L’autre leva lentement la tête. « Merci, balbutia-t-il en essuyant avec sa manche les larmes sur ses joues. Merci. Je ne l’oublierai jamais. Jamais. Je le jure. » Soudain il dressa l’épée devant lui pour baiser la lame droite ; la poignée avait pour pommeau une tête de loup en cuivre. « Je le jure. N’est-ce pas ainsi que l’on pratique ?
— Je le suppose », dit Perrin tristement en se demandant pourquoi il ressentait de la tristesse. La Voie de la Feuille était une belle croyance, comme un rêve de paix, mais comme le rêve elle ne pouvait pas subsister là où il y avait de la violence. Il ne connaissait nulle part où la violence n’existait pas. Un rêve pour un autre homme, pour un autre temps. Une autre Ère peut-être. « Allez, Aram. Vous avez beaucoup à apprendre et le temps risque de manquer. » Bafouillant toujours des remerciements, le Rétameur ne s’attarda pas à se débarbouiller, il sortit aussitôt de l’auberge au pas de course, tenant à deux mains l’épée verticale devant lui.
Conscient de la mine réprobatrice d’Eldrin, des poings que Marine avait plantés sur ses hanches et du froncement de sourcils de Natti, pour ne rien dire des larmes de Bode, Perrin revint vers son siège. Alanna avait quitté sa place en haut de l’escalier. Faile le regarda se saisir de son couteau et de sa fourchette. « Tu désapprouves ? déclara-t-il à mi-voix. Un homme a le droit de se défendre, Faile. Même Aram. Personne ne peut l’obliger à suivre la Voie de la Feuille s’il n’en a pas envie.
— Je n’aime pas te voir souffrir », répliqua-t-elle dans un murmure.
Son couteau qui coupait une bouchée d’oie rôtie s’immobilisa. Souffrir ? Ce rêve n’était pas pour lui. « Je suis seulement fatigué », dit-il et il sourit. Il n’eut pas l’impression qu’elle le croyait.
Il n’avait pas encore eu le temps d’avaler une deuxième bouchée que Bran passa la tête dans l’embrasure de la porte principale. Il s’était de nouveau coiffé de son casque d’acier tout rond. « Des cavaliers arrivent du nord, Perrin. Une quantité de cavaliers. Je pense que ce doit être les Blancs Manteaux. »
Faile partit comme une flèche tandis que Perrin se levait et, quand il fut dehors à cheval sur Steppeur, avec le Maire se répétant tout bas ce qu’il avait l’intention de dire aux Blancs Manteaux, elle apparut au coin de l’auberge montée sur sa jument noire. Plus de gens couraient vers le nord qu’il n’en restait attentifs à continuer leur tâche. Perrin n’était pas particulièrement pressé. Les Enfants de la Lumière pouvaient fort bien être ici pour l’arrêter. C’était d’ailleurs probablement la raison de leur venue. Il n’avait pas l’intention de les suivre chargé de chaînes, mais il ne tenait pas à demander aux gens de se battre pour lui contre les Blancs Manteaux. Il marcha derrière Bran, se joignant au flot d’hommes, de femmes et d’enfants qui traversaient le Pont-aux-
Charrettes enjambant les eaux de la Source du Vin, les sabots de Steppeur et d’Hirondelle claquant sur les planches épaisses. Quelques grands saules poussaient ici le long de la rivière. C’est au pont que commençait la Route du Nord avant de s’éloigner vers la Colline-au-Guet et au-delà. Quelques-uns des panaches de fumée dans le lointain n’étaient plus que de minces traînées, les incendies s’éteignant d’eux-mêmes faute d’avoir encore quelque chose à brûler.

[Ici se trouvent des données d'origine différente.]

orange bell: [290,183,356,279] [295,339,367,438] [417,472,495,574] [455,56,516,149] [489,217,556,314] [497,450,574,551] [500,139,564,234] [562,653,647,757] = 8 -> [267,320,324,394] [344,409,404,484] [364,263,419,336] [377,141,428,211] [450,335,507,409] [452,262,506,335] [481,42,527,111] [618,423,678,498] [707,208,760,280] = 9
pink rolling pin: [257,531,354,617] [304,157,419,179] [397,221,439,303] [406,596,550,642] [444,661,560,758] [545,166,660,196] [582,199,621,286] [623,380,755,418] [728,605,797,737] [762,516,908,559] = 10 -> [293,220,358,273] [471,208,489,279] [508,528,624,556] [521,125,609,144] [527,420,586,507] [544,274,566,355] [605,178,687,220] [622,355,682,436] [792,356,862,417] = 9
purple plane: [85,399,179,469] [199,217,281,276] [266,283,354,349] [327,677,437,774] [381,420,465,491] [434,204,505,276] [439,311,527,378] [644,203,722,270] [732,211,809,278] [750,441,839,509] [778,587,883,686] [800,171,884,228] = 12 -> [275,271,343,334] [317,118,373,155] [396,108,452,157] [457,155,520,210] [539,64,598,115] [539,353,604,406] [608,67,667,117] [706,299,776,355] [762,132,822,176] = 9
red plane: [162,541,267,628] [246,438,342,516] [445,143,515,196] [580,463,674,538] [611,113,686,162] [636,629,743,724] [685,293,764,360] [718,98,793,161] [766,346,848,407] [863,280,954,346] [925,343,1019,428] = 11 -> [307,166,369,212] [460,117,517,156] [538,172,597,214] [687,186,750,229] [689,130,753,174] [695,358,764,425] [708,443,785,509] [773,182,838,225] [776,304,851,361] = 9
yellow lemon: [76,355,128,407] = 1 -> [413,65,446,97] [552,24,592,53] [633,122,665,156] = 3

À l’endroit où la route quittait le village, il découvrit deux chariots bloquant la voie et des hommes derrière les pieux aiguisés plantés en biais avec leurs arcs, leurs lances et autres armes, émettant une odeur d’excitation, murmurant entre eux et se pressant les uns contre les autres pour observer ce qui approchait sur la route : une longue double colonne de cavaliers au manteau blanc soulevant un nuage de poussière, leurs casques coniques et leurs hauberts et armures à plates en métal poli brillant au soleil de l’après-midi, les lances à pointe d’acier inclinées toutes au même angle. À leur tête chevauchait un homme plutôt jeune, le dos raide comme un piquet et le visage sévère, qui ne sembla pas totalement inconnu à Perrin. Avec l’arrivée du Maire, les murmures se turent, dans l’attente. À moins que ce ne soit l’arrivée de Perrin qui les fit taire.